* [EXERCISE DIRECTIONS] Copy the lines below from the one containing "DOM node based" through the one containing "With reference to", replacing "processor" with "controller" and keeping everything else the same.

* [THE DATA]
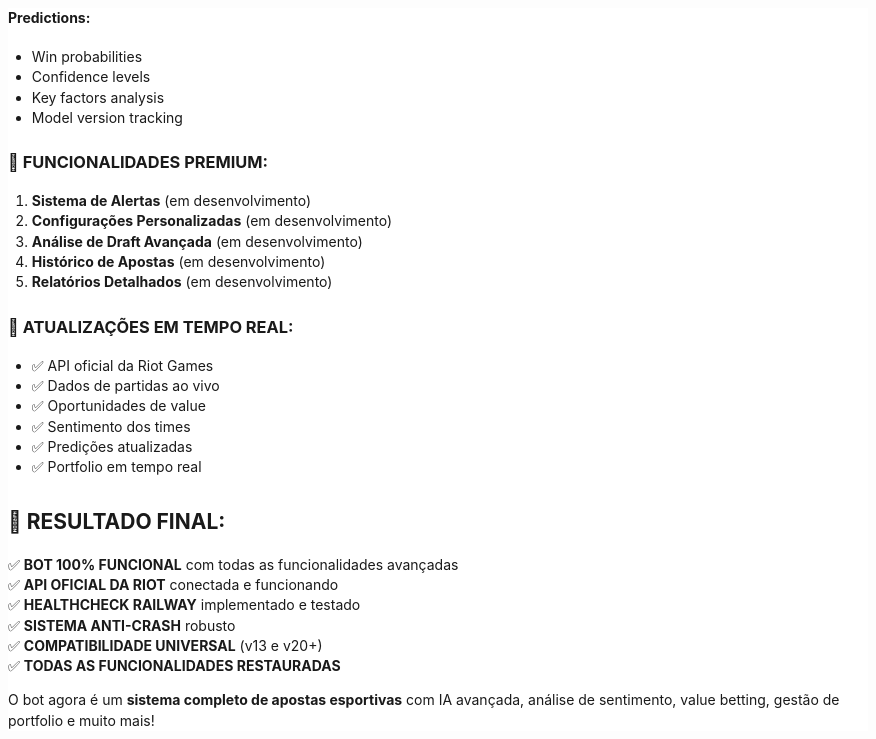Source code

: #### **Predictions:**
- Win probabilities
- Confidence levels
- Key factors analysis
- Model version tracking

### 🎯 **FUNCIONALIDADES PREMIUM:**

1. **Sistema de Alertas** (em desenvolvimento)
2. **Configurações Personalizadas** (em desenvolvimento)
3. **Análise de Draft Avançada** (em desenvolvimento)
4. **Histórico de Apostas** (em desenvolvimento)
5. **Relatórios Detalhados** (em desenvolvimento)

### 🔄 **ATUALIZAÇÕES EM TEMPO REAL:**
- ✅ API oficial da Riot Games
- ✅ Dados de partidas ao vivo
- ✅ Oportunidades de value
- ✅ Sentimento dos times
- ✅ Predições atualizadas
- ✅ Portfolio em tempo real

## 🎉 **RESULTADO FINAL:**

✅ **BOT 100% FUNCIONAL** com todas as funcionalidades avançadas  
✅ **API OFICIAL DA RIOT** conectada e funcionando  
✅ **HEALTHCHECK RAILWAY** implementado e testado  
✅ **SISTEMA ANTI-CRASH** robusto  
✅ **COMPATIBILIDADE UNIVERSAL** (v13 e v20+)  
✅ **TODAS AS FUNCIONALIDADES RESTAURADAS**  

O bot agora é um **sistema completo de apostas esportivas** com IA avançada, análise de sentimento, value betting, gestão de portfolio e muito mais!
==
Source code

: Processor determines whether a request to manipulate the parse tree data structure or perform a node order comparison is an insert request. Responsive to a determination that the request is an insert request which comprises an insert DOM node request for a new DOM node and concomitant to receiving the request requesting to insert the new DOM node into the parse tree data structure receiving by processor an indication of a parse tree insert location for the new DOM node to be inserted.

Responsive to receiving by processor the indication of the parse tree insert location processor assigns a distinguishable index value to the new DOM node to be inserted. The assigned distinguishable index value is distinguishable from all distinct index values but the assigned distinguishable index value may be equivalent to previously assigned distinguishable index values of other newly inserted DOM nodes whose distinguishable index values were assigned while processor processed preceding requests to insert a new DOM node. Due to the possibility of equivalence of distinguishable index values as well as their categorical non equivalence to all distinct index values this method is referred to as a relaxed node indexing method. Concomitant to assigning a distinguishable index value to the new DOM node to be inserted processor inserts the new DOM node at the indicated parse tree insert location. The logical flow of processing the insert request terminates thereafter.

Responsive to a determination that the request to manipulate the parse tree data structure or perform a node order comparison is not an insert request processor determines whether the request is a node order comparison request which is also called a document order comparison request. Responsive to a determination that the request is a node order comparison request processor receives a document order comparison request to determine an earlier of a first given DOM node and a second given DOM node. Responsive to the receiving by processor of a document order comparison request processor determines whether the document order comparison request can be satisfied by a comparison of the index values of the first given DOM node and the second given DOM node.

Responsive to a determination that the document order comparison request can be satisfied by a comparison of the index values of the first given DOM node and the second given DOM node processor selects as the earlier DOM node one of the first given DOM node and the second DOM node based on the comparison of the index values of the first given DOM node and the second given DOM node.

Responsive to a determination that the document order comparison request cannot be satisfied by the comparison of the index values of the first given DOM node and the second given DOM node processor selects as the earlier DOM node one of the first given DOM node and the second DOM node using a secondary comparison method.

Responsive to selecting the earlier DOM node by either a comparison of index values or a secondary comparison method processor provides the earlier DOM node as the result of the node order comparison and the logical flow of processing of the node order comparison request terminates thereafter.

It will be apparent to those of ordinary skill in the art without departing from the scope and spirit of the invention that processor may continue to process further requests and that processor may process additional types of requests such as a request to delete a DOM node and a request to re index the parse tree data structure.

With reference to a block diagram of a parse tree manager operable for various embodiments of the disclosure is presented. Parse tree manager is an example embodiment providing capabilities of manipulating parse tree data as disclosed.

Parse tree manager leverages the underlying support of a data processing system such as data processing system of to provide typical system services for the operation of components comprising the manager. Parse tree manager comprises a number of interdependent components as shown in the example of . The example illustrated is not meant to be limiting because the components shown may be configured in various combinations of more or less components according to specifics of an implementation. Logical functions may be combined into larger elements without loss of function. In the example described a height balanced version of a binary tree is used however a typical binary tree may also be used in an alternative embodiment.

* [PROBLEM SOLUTION]
Responsive to a determination that the document order comparison request can be satisfied by a comparison of the index values of the first given DOM node and the second given DOM node controller selects as the earlier DOM node one of the first given DOM node and the second DOM node based on the comparison of the index values of the first given DOM node and the second given DOM node.

Responsive to a determination that the document order comparison request cannot be satisfied by the comparison of the index values of the first given DOM node and the second given DOM node controller selects as the earlier DOM node one of the first given DOM node and the second DOM node using a secondary comparison method.

Responsive to selecting the earlier DOM node by either a comparison of index values or a secondary comparison method controller provides the earlier DOM node as the result of the node order comparison and the logical flow of processing of the node order comparison request terminates thereafter.

It will be apparent to those of ordinary skill in the art without departing from the scope and spirit of the invention that controller may continue to process further requests and that controller may process additional types of requests such as a request to delete a DOM node and a request to re index the parse tree data structure.

With reference to a block diagram of a parse tree manager operable for various embodiments of the disclosure is presented. Parse tree manager is an example embodiment providing capabilities of manipulating parse tree data as disclosed.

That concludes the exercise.